In detail: Your right applies if:

  • the accuracy of the personal data is contested by you, during a period enabling us to verify the accuracy of the personal data,

  • you have objected to processing pursuant to Article 21.1 GDPR pending the verification of whether our legitimate grounds override yours,

  • the processing is unlawful, and you oppose the erasure of the personal data and instead request the restriction of their use, and

  • you need the personal data for the establishment, exercise, or defence of legal claims even though we no longer need the personal data for the purposes of processing.

Where the processing has been restricted according to the above, such personal data shall, with the exception of storage, only be processed with your consent or for the establishment, exercise, or defence of legal claims or for the protection of the rights of another natural or legal person or for reasons of important public interest of the Union or of a Member State.
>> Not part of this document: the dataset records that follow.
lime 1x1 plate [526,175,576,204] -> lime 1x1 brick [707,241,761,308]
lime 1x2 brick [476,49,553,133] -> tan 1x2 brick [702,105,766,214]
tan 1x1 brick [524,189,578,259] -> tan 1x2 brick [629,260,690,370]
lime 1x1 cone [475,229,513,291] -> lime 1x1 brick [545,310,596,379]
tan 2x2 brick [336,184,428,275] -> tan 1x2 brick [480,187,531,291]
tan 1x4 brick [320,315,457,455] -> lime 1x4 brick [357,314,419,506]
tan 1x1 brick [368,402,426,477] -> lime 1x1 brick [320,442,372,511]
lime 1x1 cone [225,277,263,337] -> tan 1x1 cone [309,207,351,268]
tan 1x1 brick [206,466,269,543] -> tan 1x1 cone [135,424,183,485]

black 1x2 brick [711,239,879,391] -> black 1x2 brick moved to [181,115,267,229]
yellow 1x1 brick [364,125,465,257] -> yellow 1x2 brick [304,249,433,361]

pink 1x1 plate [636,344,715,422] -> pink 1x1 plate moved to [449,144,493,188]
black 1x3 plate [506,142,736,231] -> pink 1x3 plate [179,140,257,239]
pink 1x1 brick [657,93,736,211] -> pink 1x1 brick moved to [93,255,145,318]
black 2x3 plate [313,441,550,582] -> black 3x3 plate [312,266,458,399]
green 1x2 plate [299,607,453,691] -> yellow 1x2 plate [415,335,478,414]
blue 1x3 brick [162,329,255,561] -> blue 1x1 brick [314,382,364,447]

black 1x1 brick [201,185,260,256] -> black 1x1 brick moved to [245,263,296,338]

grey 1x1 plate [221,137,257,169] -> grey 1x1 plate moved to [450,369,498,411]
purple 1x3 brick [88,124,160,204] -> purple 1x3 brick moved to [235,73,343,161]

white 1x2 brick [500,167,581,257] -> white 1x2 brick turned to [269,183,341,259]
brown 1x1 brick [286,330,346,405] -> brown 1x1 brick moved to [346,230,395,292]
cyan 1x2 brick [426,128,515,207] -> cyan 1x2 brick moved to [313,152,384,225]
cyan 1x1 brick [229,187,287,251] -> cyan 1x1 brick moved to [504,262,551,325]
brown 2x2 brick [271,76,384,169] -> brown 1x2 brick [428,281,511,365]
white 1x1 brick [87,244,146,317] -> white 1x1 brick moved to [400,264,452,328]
We will notify you before the restriction of processing is lifted. We will also communicate any restriction of processing of personal data carried out in accordance with your rights stated above to each recipient to whom the personal data have been provided unless this proves impossible or involves disproportionate effort. If you want information about those recipients, you are more than welcome to contact us.

Balancing of interests assessments when processing personal data based on the legal basis of “legitimate interests”

 

As we state above, for some purposes, we process your personal data based on our “legitimate interest”. By carrying out a balancing of interests assessment concerning our processing of your personal data, we have concluded that our legitimate interest in the processing outweighs your interests or rights which require the protection of your personal data.

If you want more information in relation to our balancing of interests assessments, please do not hesitate to contact us. Our contact details can be found at the beginning of this privacy policy.

 
 
 
 
 
 
 
 
 
 
 
 
 
 
 
 

This privacy policy was adopted on October 14, 2022.